We accept your premise. Let's arrive at the negotiation table. Is there a meeting of the minds?
Is there a deal to be struck that puts the grievance behind us in the past? I think you and I both
know the answer to that. But wouldn't it be an interesting test case? And then while we're at the
negotiating table, let's settle all claims. Let us provide reparations across the globe, across
borders for everyone who has a historical claim of oppression. And we will all do a quick
shuffling of the dominoes, shuffling of the money. And afterwards, everyone get on with it and do
your best. Yeah. I mean, as I always say, I could end the reprimos.
thing in one afternoon of tin rattling in New York alone.
Italian Americans had a very bad deal in the 19th century.
Why don't we do a whip-around of everyone, including in Brooklyn and Queens and everywhere else,
and give a whole pile of cash to anyone who can prove they're of Italian descent?
Do you want to do that?
I don't.
We need a big whip-around for the million or so white Europeans who were stolen by North Africans
during the Barbie Pirates era.
we definitely need to go and get money from Tunisia, Algeria, Morocco and elsewhere and do a shakedown of current North Africans and give that money to southern Mediterranean Europeans and indeed the people from the coastlines of Britain who were stolen.
I think that probably the most beleaguered people in history who've suffered the most of the Jews, should we do a whip around around America and take money from everybody?
in the country and
hand it over to everyone who's Jewish.
I think all of this
is an ethical nightmare. It's an
obvious nonsense. And in
the case of America, it's obviously
unworkable. I love Dave Chappelle's
observation that if reparations were
ever given by shares in
Nike, because
there's going to be a big
shopping spree down
there after the
reparations. I hand it out.
He can make that joke. I couldn't
Possibly. But, I mean, everybody knows this is nonsense. Can you imagine how divisive this would be in black communities in America?
We'd have to, communities remember that Kamala Harris told us that the last election can't use a Xerox machine.
Do you remember she said that you can't get ID with a lot of guys, a lot of people in the black community don't have access to a photocopying machine?

» **MATERIAL PROVIDED**

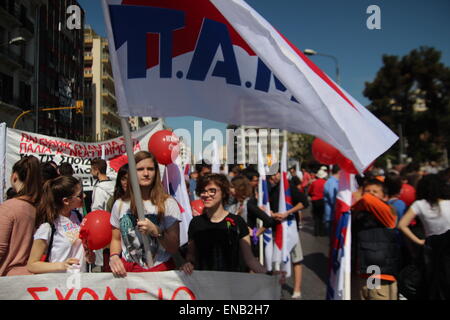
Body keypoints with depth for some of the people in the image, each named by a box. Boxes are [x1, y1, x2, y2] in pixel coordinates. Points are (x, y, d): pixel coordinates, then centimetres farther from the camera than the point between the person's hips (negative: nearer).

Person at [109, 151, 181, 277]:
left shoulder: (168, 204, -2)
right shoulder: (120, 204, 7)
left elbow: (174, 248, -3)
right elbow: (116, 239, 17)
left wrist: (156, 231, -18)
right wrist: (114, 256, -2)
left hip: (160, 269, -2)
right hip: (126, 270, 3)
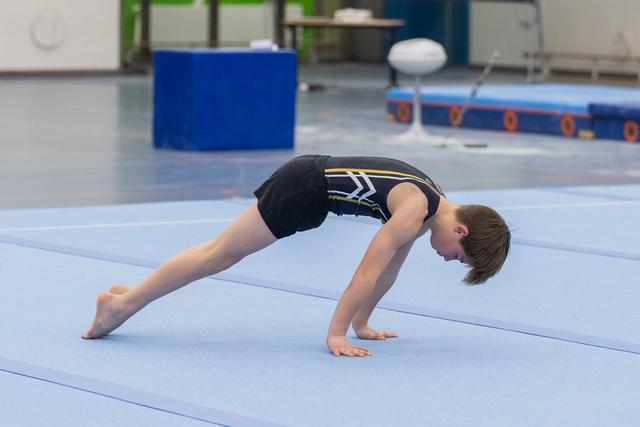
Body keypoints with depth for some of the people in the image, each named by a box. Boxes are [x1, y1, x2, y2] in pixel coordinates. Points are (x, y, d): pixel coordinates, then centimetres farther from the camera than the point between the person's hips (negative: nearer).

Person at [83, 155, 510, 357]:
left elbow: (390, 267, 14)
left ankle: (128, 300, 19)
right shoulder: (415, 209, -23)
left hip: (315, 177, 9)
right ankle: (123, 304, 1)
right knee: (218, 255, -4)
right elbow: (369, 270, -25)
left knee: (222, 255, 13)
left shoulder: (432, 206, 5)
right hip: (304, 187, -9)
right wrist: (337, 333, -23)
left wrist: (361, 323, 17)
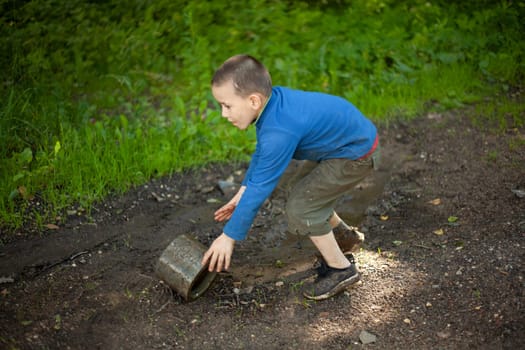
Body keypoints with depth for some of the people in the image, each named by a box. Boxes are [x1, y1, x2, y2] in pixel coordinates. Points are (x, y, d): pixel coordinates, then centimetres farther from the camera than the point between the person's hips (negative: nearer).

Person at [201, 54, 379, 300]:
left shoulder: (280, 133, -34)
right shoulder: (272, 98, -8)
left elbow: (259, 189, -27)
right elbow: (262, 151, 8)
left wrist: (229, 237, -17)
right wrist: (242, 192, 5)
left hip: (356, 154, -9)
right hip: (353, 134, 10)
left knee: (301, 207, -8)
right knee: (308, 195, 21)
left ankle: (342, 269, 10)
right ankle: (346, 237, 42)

» **WHAT YOU WILL DO**
1. From the reparations transcript, copy the passage between "thing in one" and "Barbie Pirates era.", inclusive.
2. In the reparations transcript, which group does the speaker say had a very bad deal in the 19th century?
3. State whether each statement agrees with the reparations transcript, answering yes or no and quoting the words of the transcript that decide it.
(a) The speaker calls reparations obviously unworkable in the case of America.
(b) The speaker says he wants to give cash to anyone who can prove Italian descent.
(c) The speaker credits Dave Chappelle with an observation about reparations given by shares in Nike.

» **TASK-BY-TASK SOLUTIONS**
1.
thing in one afternoon of tin rattling in New York alone.
Italian Americans had a very bad deal in the 19th century.
Why don't we do a whip-around of everyone, including in Brooklyn and Queens and everywhere else,
and give a whole pile of cash to anyone who can prove they're of Italian descent?
Do you want to do that?
I don't.
We need a big whip-around for the million or so white Europeans who were stolen by North Africans
during the Barbie Pirates era.

2. Italian Americans.

3.
(a) Yes: "in the case of America, it's obviously unworkable"
(b) No: "Do you want to do that? I don't."
(c) Yes: "I love Dave Chappelle's observation that if reparations were ever given by shares in Nike"